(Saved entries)
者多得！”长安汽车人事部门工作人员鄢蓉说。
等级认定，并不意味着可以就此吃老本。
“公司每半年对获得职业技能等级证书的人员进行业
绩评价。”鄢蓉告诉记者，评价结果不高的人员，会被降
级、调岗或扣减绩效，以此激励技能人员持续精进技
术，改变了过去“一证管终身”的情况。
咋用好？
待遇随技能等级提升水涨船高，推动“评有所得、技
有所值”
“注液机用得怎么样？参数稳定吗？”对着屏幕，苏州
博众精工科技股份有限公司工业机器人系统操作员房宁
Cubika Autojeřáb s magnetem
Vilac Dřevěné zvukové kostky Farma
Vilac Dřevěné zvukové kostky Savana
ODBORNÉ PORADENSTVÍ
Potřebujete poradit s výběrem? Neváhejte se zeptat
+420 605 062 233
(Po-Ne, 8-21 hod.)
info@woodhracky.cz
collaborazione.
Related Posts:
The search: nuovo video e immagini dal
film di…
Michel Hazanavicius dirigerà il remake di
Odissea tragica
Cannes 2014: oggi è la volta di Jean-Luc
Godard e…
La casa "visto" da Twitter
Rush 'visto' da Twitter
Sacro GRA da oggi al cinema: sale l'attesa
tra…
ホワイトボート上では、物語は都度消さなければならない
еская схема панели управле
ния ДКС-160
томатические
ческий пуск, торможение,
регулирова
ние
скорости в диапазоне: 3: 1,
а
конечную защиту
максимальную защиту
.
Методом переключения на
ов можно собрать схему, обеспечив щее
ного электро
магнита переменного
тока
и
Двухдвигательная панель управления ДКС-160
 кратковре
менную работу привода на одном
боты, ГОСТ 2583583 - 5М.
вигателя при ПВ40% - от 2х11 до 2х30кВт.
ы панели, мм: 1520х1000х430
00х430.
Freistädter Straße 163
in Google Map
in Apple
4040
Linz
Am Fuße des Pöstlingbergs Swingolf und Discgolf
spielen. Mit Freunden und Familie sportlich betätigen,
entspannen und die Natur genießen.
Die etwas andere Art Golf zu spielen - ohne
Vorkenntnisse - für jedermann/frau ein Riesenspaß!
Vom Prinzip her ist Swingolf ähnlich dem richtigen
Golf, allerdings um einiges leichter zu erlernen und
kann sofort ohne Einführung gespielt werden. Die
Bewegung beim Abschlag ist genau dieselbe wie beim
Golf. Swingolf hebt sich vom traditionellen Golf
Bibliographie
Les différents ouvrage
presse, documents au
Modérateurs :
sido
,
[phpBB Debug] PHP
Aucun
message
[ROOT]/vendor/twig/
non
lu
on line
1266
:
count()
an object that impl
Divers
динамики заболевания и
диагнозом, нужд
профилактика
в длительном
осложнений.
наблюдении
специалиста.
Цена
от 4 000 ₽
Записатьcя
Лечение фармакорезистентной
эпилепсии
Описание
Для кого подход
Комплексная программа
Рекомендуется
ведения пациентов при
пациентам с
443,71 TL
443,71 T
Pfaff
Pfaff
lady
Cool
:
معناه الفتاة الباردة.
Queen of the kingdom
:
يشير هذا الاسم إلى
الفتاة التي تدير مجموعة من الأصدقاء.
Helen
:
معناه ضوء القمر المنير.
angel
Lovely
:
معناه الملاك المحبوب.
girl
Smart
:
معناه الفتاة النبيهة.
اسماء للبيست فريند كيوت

ACTION ITEM ▸ Output each entry exactly as written, leaving none out.

EXPECTED ANSWER ▸
者多得！”长安汽车人事部门工作人员鄢蓉说。
等级认定，并不意味着可以就此吃老本。
“公司每半年对获得职业技能等级证书的人员进行业
绩评价。”鄢蓉告诉记者，评价结果不高的人员，会被降
级、调岗或扣减绩效，以此激励技能人员持续精进技
术，改变了过去“一证管终身”的情况。
咋用好？
待遇随技能等级提升水涨船高，推动“评有所得、技
有所值”
“注液机用得怎么样？参数稳定吗？”对着屏幕，苏州
博众精工科技股份有限公司工业机器人系统操作员房宁
Cubika Autojeřáb s magnetem
Vilac Dřevěné zvukové kostky Farma
Vilac Dřevěné zvukové kostky Savana
ODBORNÉ PORADENSTVÍ
Potřebujete poradit s výběrem? Neváhejte se zeptat
+420 605 062 233
(Po-Ne, 8-21 hod.)
info@woodhracky.cz
collaborazione.
Related Posts:
The search: nuovo video e immagini dal
film di…
Michel Hazanavicius dirigerà il remake di
Odissea tragica
Cannes 2014: oggi è la volta di Jean-Luc
Godard e…
La casa "visto" da Twitter
Rush 'visto' da Twitter
Sacro GRA da oggi al cinema: sale l'attesa
tra…
ホワイトボート上では、物語は都度消さなければならない
еская схема панели управле
ния ДКС-160
томатические
ческий пуск, торможение,
регулирова
ние
скорости в диапазоне: 3: 1,
а
конечную защиту
максимальную защиту
.
Методом переключения на
ов можно собрать схему, обеспечив щее
ного электро
магнита переменного
тока
и
Двухдвигательная панель управления ДКС-160
 кратковре
менную работу привода на одном
боты, ГОСТ 2583583 - 5М.
вигателя при ПВ40% - от 2х11 до 2х30кВт.
ы панели, мм: 1520х1000х430
00х430.
Freistädter Straße 163
in Google Map
in Apple
4040
Linz
Am Fuße des Pöstlingbergs Swingolf und Discgolf
spielen. Mit Freunden und Familie sportlich betätigen,
entspannen und die Natur genießen.
Die etwas andere Art Golf zu spielen - ohne
Vorkenntnisse - für jedermann/frau ein Riesenspaß!
Vom Prinzip her ist Swingolf ähnlich dem richtigen
Golf, allerdings um einiges leichter zu erlernen und
kann sofort ohne Einführung gespielt werden. Die
Bewegung beim Abschlag ist genau dieselbe wie beim
Golf. Swingolf hebt sich vom traditionellen Golf
Bibliographie
Les différents ouvrage
presse, documents au
Modérateurs :
sido
,
[phpBB Debug] PHP
Aucun
message
[ROOT]/vendor/twig/
non
lu
on line
1266
:
count()
an object that impl
Divers
динамики заболевания и
диагнозом, нужд
профилактика
в длительном
осложнений.
наблюдении
специалиста.
Цена
от 4 000 ₽
Записатьcя
Лечение фармакорезистентной
эпилепсии
Описание
Для кого подход
Комплексная программа
Рекомендуется
ведения пациентов при
пациентам с
443,71 TL
443,71 T
Pfaff
Pfaff
lady
Cool
:
معناه الفتاة الباردة.
Queen of the kingdom
:
يشير هذا الاسم إلى
الفتاة التي تدير مجموعة من الأصدقاء.
Helen
:
معناه ضوء القمر المنير.
angel
Lovely
:
معناه الملاك المحبوب.
girl
Smart
:
معناه الفتاة النبيهة.
اسماء للبيست فريند كيوت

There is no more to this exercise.